On Thursday, thousands of Palestinians took to the streets across Gaza on Thursday in celebration of the unity pact between rival Palestinian factions Hamas and Fatah. In an agreement brokered by Egypt, the Western-backed mainstream Fatah party of Palestinian President Mahmoud Abbas and Hamas, an Islamist movement designated as a terrorist group by Western countries and Israel, signed a reconciliation deal in which Hamas agreed to hand over administrative control of Gaza to a Fatah-backed government a decade after seizing the enclave in a civil war. Internal Palestinian strife has been a major obstacle to peacemaking, with Hamas having fought three wars with Israel since 2008 and continuing to call for its destruction. One point of concern was how the 25,000 strong Hamas police force would be integrated into a Fatah-led government. The agreement calls for Abbas’s presidential guard to assume responsibility of the Rafah crossing on Nov. 1, and for the full handover of administrative control of Gaza to the unity government to be completed by Dec. 1.
Also on Thursday, the State Department announced that the United States will withdraw from UNESCO at the end of next year to stop accumulating unpaid dues and make a stand on what it said is anti-Israel bias at the U.N.’s educational, science and cultural organization. . The announcement was followed a few hours later by news that Israel was also planning to quit the financially struggling cultural and educational agency. In a statement Benjamin Netanyahu, the Israeli prime minister, welcomed the US move saying: “This is a brave and moral decision, because Unesco has become a theatre of absurd. Instead of preserving history, it distorts it.”
On Friday, news of the discovery of Arabic characters that spell “Allah” and “Ali” on Viking funeral costumes in boat graves in Sweden raised questions about the influence of Islam in Scandinavia. The grave where the costumes were found belonged to a woman dressed in silk burial clothes and was excavated from a field in Gamla Uppsala, north of Stockholm, in the 1970s, but its contents were not cataloged until a few years ago, according to a textile archaeologist who was working on an exhibit when she discovered Kufic characters of Arabic. Analysis of the material, the weaving techniques and design indicated a combination of Persian and Central Asian origins. Trade was common between the Vikings and the Arabs in the 9th century but the findings in the graves point to the possibility of a deeper cultural connection and shared worldview.

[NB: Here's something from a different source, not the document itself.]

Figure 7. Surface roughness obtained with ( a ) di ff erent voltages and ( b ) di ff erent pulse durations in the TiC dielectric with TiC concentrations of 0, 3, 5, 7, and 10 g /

Also on Friday, the World Health Organization shared a press release about the destruction of tens of thousands of vaccines in Syria. WHO received reports of an attack on medical facilities that destroyed the only vaccines cold room in al-Mayadeen district, Deir Ezzor Governorate. More than 100,000 doses of measles vaccines and 35,000 doses of polio vaccines were stored in these facilities, alongside equipment, syringes, and stocks for all vaccine-preventable childhood diseases. If confirmed, this would set back the efforts of WHO and health partners to protect the children of Deir Ezzor from preventable childhood diseases, including polio.
Lastly, as part of Amman (Jordan) Design Week, local curators organized an exhibit on traditional food preservation practices and benefits. Taking the visitors on a journey through the history and customs of food preservation used in Jordan, the exhibit featured some of the main conservation techniques including salting, pickling, sugaring, drying, fermenting and roasting. “Most of those techniques originate from the Levantine region, where locals needed to preserve their harvests from going to waste,” the organizer noted, citing the intrinsic link between food preservation and crafts. ADW was launched in 2016 by Queen Rania; this year field visits and mobile experiments were used to reach more members of the public.